Ma tra questi nomi il suo non ha mai spiccato, e forse mai spiccherà. E credo che in fondo sia giusto così: le sue uniche due vittorie ottenute in MotoGP (Donington 2009 e Malesia 2016), a distanza di sette anni l’una dall’altra, giustificano come il forlivese non sia mai stato il “talento innato”.

Questo mio articolo non è tanto per porre su un piedistallo un pilota che, con tutta l’onestà del mondo, un titolo in MotoGP non credo lo vincerà mai, ma per farvi pensare anche a una cosa: come si potrebbe sentire un pilota costantemente posto come “il gregario”, come “la seconda guida”, come “il babbeo di turno”? E come potrebbe reagire?

Perché è di questo che si parla: è questa l’etichetta che Dovi si porta addosso un po’ ingiustamente. E se pensate che ciò sia da ricondurre al suo attuale compagno di squadra, al buon “Por Fuera” Jorge Lorenzo, vi consiglio vivamente di pensarci meglio. Che il nome del compagno di team sia Iannone, Crutchlow, Pedrosa o Stoner, lui quell’etichetta ce l’ha sempre appioppata in fronte.

Torniamo alle due domande: le possibili risposte alla prima per una qualsiasi persona comune potrebbero essere rabbia, angoscia, delusione. Ma non per Andrea. Nemmeno il mio pilota preferito attualmente in gara, Dani Pedrosa, un “signore” nel mondo delle motociclette, può essere equiparato a livello di autocontrollo e tranquillità ad Andrea, che dopo cambi di casacca continui, vittorie mancate, trattamenti dai media al limite del ridicolo e persino risultati persi per colpa della sconsideratezza di qualche compagno di team e moto (chi ha detto Iannone?) non si è mai visto mentre mostrava un segno di rabbia. Ma uno eh.

E questa è sia la sua più grande dote, che il suo limite più problematico. E qui scatta il collegamento con la seconda domanda. Le parole di Loris Reggiani, suo amico e tifoso, a parer mio sono sacrosante: “E’ tempo di pensare a vincere.” L’attitudine di Dovizioso, per quanto costi ammetterlo, non è quella di chi “ha fame”, non è quella del mattatore, ed è ciò che forse non lo fa stare in maniera convincente e costante là davanti con i Rossi, i Marquez e adesso anche i Vinales.

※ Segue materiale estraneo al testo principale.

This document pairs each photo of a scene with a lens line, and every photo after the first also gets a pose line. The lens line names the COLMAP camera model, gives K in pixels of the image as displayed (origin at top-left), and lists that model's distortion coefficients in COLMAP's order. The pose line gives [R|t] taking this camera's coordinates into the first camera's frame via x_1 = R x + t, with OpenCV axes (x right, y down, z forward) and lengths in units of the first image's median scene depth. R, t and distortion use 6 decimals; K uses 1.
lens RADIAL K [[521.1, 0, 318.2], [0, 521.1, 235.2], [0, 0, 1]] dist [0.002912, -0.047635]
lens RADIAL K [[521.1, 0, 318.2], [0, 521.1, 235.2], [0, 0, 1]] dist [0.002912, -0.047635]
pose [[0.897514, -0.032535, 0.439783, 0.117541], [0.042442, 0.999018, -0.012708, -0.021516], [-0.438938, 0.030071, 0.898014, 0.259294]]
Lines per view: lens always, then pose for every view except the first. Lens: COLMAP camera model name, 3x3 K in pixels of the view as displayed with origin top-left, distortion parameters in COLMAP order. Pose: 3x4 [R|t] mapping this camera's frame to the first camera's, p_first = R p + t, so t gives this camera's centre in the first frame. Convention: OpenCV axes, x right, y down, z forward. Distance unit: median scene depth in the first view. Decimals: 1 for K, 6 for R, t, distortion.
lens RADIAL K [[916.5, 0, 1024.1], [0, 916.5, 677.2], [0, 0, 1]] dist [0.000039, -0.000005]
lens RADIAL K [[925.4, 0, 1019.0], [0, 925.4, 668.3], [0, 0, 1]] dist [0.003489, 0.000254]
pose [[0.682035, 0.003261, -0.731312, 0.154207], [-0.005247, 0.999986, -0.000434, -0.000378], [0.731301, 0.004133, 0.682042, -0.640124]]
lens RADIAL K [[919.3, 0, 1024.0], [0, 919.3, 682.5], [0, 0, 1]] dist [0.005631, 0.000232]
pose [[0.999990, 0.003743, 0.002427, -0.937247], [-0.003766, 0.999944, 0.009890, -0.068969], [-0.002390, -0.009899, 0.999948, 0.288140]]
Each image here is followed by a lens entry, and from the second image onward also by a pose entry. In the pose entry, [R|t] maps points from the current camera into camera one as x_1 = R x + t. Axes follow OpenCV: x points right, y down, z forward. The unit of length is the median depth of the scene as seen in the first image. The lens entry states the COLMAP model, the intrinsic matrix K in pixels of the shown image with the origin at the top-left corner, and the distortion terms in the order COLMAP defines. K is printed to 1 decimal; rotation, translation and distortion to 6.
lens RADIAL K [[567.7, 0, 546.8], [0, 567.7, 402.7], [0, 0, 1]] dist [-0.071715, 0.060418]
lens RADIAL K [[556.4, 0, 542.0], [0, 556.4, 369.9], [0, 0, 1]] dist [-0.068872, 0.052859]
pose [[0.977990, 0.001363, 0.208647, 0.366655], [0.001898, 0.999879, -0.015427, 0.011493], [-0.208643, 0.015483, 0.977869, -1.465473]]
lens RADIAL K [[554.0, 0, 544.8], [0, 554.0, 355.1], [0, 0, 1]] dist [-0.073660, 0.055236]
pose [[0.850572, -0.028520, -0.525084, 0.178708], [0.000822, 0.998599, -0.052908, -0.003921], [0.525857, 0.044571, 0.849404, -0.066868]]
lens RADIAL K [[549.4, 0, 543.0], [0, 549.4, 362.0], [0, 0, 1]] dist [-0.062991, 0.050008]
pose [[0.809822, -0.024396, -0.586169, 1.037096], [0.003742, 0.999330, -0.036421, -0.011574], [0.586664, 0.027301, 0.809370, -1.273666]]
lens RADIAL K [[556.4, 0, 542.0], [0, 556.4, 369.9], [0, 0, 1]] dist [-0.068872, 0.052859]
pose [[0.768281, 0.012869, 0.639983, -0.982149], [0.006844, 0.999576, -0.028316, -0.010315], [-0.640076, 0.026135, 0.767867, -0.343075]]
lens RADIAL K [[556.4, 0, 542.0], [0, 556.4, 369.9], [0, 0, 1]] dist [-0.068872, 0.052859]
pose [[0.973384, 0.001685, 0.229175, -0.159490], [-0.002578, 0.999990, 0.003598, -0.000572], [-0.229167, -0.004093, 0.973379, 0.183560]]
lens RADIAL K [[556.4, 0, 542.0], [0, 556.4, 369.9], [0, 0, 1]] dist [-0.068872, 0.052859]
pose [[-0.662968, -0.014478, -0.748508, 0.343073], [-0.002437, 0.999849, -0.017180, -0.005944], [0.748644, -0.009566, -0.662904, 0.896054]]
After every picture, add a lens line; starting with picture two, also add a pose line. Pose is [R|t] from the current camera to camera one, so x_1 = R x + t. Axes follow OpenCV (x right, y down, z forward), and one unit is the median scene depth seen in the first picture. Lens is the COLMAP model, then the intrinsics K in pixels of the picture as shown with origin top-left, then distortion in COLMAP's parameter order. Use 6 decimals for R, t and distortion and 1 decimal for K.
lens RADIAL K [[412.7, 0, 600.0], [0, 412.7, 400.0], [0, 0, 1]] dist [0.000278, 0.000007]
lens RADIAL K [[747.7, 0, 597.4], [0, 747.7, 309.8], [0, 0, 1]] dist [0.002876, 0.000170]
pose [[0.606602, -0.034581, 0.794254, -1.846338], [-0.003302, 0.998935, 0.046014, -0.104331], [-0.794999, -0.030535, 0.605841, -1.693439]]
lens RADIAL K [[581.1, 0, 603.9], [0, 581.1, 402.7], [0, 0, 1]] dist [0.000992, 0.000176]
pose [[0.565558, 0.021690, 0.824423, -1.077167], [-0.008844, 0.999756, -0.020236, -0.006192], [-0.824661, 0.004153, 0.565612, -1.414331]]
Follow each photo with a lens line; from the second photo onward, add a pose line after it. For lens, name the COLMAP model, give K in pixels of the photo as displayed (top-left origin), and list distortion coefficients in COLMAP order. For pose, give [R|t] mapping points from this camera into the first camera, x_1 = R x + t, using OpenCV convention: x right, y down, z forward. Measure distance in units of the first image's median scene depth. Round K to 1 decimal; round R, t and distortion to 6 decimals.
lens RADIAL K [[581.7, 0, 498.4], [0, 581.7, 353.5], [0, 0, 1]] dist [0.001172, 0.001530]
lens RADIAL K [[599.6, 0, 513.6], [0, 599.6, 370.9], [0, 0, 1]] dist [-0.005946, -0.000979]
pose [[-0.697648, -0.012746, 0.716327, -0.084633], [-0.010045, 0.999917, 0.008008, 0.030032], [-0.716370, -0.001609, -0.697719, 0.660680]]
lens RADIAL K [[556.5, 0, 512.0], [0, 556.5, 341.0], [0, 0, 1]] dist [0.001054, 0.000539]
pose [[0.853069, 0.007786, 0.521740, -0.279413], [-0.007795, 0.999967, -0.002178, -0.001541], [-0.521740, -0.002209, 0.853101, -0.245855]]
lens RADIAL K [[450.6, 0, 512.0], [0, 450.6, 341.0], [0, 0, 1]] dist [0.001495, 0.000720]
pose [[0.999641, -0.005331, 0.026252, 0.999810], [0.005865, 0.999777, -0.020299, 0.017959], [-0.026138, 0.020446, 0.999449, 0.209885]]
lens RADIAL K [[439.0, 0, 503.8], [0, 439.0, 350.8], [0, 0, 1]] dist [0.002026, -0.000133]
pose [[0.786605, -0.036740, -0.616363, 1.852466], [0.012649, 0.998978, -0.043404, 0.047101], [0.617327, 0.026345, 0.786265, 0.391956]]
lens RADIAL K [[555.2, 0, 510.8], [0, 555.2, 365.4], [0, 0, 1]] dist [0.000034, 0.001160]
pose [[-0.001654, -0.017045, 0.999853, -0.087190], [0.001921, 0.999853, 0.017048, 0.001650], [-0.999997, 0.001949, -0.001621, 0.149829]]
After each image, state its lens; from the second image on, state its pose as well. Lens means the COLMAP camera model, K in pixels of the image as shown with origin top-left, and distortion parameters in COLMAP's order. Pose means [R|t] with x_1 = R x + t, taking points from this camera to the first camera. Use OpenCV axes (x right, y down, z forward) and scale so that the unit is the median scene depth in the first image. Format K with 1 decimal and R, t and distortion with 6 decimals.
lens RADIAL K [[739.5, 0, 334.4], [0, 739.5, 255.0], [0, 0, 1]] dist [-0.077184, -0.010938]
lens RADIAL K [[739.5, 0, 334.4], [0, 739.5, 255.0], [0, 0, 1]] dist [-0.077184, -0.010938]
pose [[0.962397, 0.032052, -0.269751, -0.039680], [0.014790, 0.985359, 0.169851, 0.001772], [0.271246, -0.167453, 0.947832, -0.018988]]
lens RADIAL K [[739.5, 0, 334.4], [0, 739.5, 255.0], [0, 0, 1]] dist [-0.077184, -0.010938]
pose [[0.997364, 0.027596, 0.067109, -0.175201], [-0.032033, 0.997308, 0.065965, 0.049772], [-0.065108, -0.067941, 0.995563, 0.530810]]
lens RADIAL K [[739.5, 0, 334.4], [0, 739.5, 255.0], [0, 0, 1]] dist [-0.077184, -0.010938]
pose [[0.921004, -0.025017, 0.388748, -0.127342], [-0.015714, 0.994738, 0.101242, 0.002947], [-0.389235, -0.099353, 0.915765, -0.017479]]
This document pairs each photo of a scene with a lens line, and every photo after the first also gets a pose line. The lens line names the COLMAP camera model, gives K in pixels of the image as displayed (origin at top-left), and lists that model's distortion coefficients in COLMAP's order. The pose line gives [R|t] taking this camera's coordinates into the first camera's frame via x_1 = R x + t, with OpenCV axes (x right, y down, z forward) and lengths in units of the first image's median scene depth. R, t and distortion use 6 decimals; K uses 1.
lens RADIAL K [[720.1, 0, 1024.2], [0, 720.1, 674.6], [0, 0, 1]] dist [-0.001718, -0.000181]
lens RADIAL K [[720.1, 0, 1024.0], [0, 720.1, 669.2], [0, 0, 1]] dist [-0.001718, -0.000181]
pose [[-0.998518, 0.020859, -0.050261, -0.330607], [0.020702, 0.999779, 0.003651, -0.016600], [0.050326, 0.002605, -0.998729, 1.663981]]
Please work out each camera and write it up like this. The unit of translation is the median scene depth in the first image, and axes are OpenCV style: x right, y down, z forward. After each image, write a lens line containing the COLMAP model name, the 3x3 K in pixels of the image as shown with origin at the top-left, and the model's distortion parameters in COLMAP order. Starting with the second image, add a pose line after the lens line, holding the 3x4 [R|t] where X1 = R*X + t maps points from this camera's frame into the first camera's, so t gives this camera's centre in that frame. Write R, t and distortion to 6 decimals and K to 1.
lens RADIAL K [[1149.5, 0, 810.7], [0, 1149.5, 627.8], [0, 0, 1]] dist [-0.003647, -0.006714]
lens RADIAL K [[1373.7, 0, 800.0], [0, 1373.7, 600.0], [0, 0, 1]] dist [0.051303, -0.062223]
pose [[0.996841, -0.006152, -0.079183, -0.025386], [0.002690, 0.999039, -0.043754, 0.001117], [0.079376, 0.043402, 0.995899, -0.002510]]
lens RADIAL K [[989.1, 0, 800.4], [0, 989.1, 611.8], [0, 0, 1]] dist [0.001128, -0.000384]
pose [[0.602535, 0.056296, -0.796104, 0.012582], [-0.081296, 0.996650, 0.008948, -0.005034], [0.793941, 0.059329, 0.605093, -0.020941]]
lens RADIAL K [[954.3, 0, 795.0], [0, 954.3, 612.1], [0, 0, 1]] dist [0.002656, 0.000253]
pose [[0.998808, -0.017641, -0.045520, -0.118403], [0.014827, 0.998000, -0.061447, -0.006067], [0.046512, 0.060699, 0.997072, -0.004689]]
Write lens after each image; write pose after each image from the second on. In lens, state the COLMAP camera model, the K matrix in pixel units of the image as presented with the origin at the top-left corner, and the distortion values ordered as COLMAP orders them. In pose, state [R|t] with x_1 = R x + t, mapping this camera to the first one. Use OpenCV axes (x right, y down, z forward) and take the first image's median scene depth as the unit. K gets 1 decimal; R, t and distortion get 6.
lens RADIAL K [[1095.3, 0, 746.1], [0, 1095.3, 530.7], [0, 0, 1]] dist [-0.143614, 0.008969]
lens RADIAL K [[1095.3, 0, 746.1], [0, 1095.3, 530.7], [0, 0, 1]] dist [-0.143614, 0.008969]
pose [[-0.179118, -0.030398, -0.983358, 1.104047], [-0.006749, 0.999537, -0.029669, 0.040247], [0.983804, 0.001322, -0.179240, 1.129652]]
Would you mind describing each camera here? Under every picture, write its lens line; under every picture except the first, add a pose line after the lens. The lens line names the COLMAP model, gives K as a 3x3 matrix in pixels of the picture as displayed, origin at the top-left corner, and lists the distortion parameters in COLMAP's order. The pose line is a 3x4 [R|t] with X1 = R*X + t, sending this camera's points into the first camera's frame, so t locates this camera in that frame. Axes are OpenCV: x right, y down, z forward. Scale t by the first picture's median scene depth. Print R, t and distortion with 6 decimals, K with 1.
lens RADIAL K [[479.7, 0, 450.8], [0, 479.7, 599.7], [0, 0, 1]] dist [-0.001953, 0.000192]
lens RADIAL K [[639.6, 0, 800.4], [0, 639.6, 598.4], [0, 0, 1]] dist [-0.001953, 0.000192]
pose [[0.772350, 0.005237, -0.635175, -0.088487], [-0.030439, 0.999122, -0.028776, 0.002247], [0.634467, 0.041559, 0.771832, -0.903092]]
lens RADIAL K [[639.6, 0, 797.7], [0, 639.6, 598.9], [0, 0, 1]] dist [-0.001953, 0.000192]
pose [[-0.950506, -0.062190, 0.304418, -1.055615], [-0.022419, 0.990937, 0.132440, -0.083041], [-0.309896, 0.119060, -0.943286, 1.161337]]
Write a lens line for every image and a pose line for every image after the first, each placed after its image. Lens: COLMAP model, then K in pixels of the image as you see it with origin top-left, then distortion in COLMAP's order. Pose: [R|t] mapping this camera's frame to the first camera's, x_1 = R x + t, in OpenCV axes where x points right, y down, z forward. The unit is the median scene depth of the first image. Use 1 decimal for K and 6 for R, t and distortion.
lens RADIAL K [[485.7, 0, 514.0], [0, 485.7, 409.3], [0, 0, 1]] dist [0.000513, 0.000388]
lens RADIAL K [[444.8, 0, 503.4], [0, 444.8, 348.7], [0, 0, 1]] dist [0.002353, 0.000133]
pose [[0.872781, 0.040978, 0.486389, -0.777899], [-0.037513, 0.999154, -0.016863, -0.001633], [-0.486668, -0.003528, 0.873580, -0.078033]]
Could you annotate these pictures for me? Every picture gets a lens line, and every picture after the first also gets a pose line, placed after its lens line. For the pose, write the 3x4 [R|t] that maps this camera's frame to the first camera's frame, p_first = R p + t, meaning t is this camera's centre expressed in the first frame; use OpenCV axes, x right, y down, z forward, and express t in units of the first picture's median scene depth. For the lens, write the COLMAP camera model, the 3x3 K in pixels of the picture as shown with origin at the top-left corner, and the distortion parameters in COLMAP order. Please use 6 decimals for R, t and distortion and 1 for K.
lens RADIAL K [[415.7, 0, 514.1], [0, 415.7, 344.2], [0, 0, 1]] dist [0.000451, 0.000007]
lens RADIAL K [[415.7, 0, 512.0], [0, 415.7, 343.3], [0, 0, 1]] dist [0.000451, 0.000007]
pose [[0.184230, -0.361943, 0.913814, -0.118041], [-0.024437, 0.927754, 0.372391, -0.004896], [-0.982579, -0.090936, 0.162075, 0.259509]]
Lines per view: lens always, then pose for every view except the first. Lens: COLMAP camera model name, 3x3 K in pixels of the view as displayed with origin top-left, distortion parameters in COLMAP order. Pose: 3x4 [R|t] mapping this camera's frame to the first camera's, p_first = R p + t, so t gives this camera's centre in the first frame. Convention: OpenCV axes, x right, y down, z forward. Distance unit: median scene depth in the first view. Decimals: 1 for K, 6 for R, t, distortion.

E quindi ho il timore che la risposta alla domanda “come potrebbe reagire” sarà sempre un quieto e pacato silenzio.

Forse però una luce di speranza si potrebbe accendere proprio quest’anno. Passi infatti l’esser trattato da seconda guida, passi anche la concentrazione dei media perennemente nel lato opposto dei box, passi persino l’avere uno stipendio (di molto) inferiore a chi condivide la tua stessa moto… ma tutti arrivano a un limite. Lorenzo potrebbe avere il record di riuscire a sfondare questo limite del Dovi, una cosa che ai noi fan potrebbe solo far piacere: più sono a combattersi, più ci si diverte.

La gara del Qatar e la lotta furiosa con Vinales e Marquez mi hanno dato l’impressione che nel pilota numero 4 ci fosse qualcosa di… diverso: non tanto nella velocità pura o nella guida della moto, ma in alcune staccate vedevo una sorta di sicurezza maggiore. Una confidenza nei propri mezzi che non tutti riescono ad avere, e una voglia di vincere per davvero quel GP.
Forse la voglia di dire a distanza a Lorenzo che “questa Ducati sa andare bene già con me”.

Si parla di poco o niente per ora, sia chiaro (anche perché in Qatar Dovizioso è sempre andato molto forte), e definire Dovizioso da mondiale in un campionato con Vinales in Yamaha, Marquez e Rossi sembrerebbe quasi una bestemmia. Come mi hanno insegnato i film di Blade però, “ alla fine la fame vince sempre”. E sarebbe anche ora che vincesse su Dovizioso.